Officer Sebena's name to be added to memorial in mid-May
WAUWATOSA (WITI) -- Slain Wauwatosa Police Officer Jennifer Sebena's name will be added to a national memorial for fallen police officers by mid-May.
Officer Sebena's name will appear on Section 58E, Line 25 of the memorial.
The Wisconsin Professional Police Association announced on April 3rd that Officer Sebena's name will be added to the National Law Enforcement Officers Memorial in 2013. This is a reversal of the National Law Enforcement Officers Memorial Fund Board's initial decision NOT to include Sebena's name on the memorial.
Officer Sebena was shot to death while on duty in the early morning hours of Christmas Eve. Her husband, Benjamin Sebena, has been charged with her death.
The National Law Enforcement Officers Memorial Fund Board first said they would NOT include Officer Sebena's name on the memorial, citing the fact that she was gunned down in an incident of domestic violence -- which led to outrage.

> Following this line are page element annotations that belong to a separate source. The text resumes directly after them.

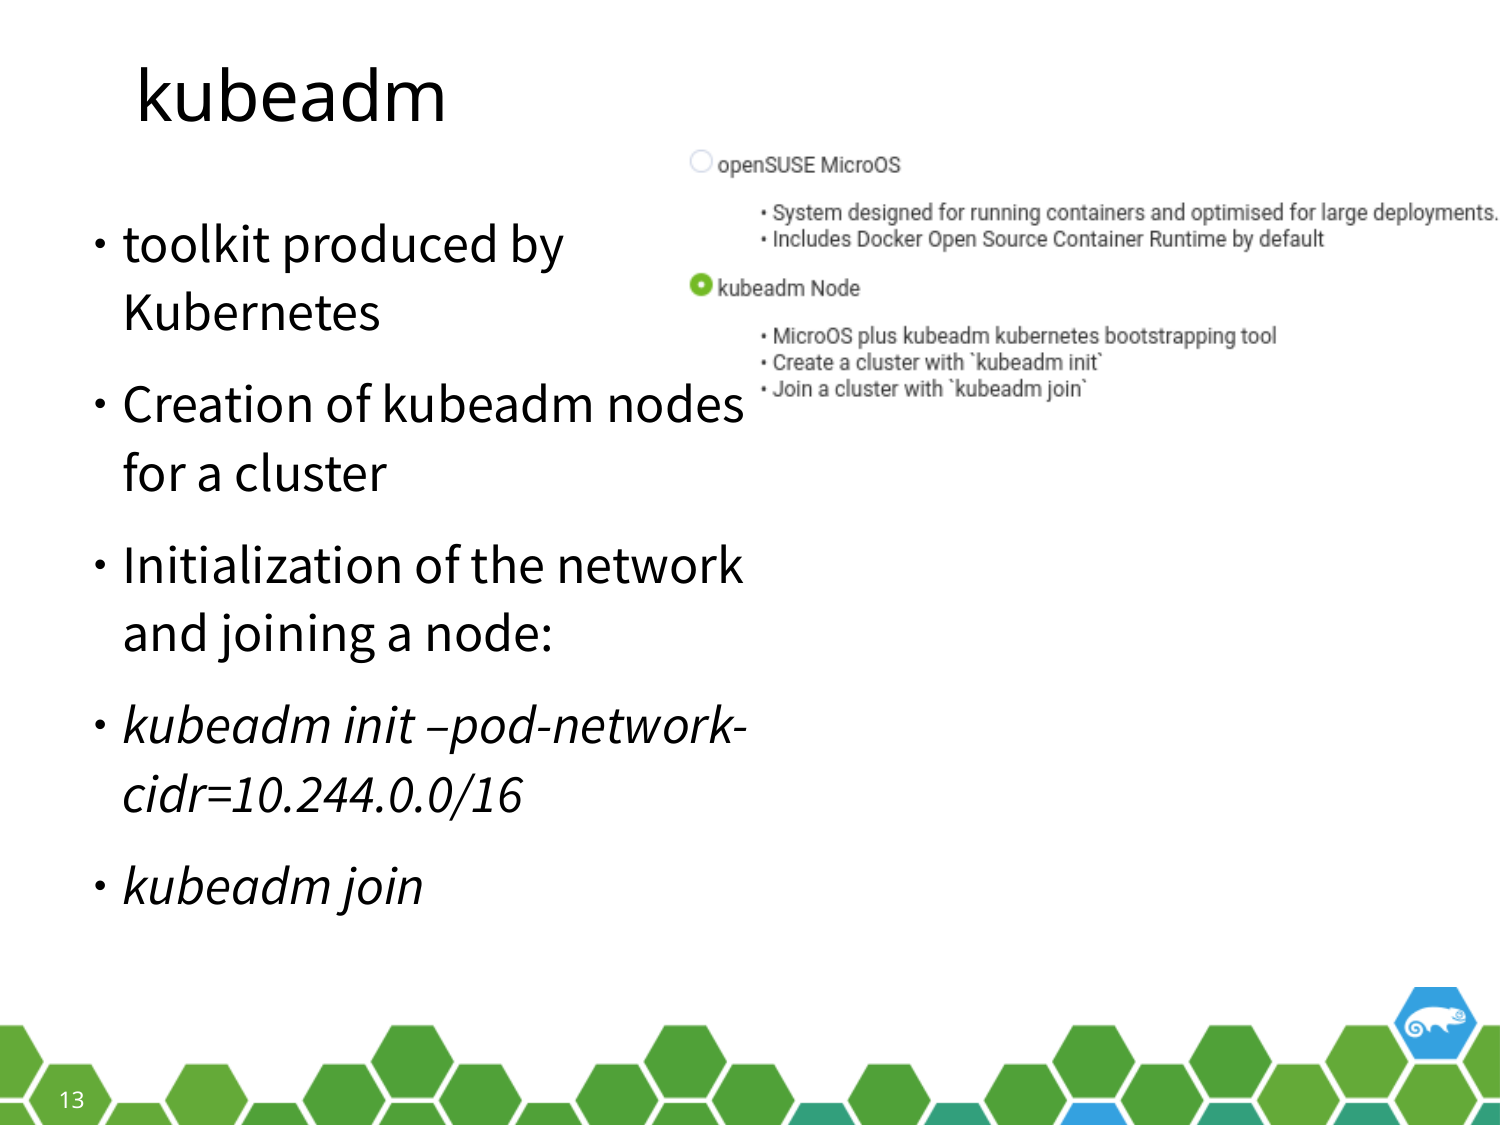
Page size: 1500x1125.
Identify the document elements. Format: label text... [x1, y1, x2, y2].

title kubeadm [135, 12, 1372, 175]
picture [685, 143, 1500, 411]
picture [0, 987, 1500, 1125]
list toolkit produced by Kubernetes Creation of kubeadm nodes for a cluster Initialization of the network and joining a node: kubeadm init –pod-network-cidr=10.244.0.0/16 kubeadm join [94, 208, 786, 953]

Then, the Board said it would reconsider whether to add Sebena's name to the memorial in 2014. Later, the Board announced it would reconsider its decision on April 3rd.
"It was sort of for us, unbelievable that they disqualified her for being murdered by her husband," Carmen Pitre with the Sojourner Family Peace Center -- a domestic violence advocacy organization said.
Many reached out to the Board in support of adding Officer Sebena's name to the memorial -- including the Wisconsin Professional Police Association, Gov. Scott Walker, Wisconsin Attorney General J.B. Van Hollen, the Sojourner Family Peace Center and thousands of citizens. A petition on change.org gather thousands of supporters in an effort to add Officer Sebena to the memorial. The Wisconsin Professional Police Association even wrote a letter to President Obama.
"It all came together and helped influence today's result," Jim Palmer with the WPPA said.
"Now she's going to be recognized on that memorial and it's a very good day," Brian Dorow, a former instructor of Sebena's at WCTC said.
Palmer with the WPPA led the fight for Officer Sebena, and was one of the 15 votes in favor of reversing the National Board's original decision.
"It`s clear there was an information gap in terms of what they were aware of in terms of precedential cases," Palmer said.
"It allows us to remember her for the good work that she did. It's a good message to send to survivors that your life matters -- regardless of what happens to you. Her memory deserves to be honored for what she contributed -- not for how she died," Pitre said.
Wauwatosa Police Chief Barry Weber released a statement Wednesday regarding the decision. The statement reads: "I am very pleased with the decision made today by the National Law Enforcement Officers Memorial Fund. I believe the correct decision was made. Jennifer Sebena’s name belongs on the memorial wall in Washington D.C. Her sacrifice should not be forgotten and will not be forgotten. I thank everyone who has been supportive of our department. I was confident the right decision would ultimately be made. And it was."
Gov. Scott Walker on Wednesday released a statement reacting to the board's decision to include Sebena's name on the memorial. The statement reads:
“I would like to thank Chairman Floyd and the board for considering our request and making the decision to add Officer Sebena to the memorial wall."
Milwaukee Mayor Tom Barrett also released a statement, reading:
“Jennifer Sebena earned the recognition she will receive on the National Law Enforcement Officers Memorial. Her service to our region, her willingness to face danger, and, ultimately, her violent death are all factors that make her a hero.
I thank the board members of the National Law Enforcement Officers Memorial Fund for thoughtfully reconsidering their decision. Similarly, the individuals and organizations that joined together in support of Jennifer Sebena’s recognition deserve our gratitude.
An inscription on The National Law Enforcement Officers Memorial says simply, “It is not how these officers died that made them heroes. It is how they lived.” That is how we will remember Jennifer Sebena.”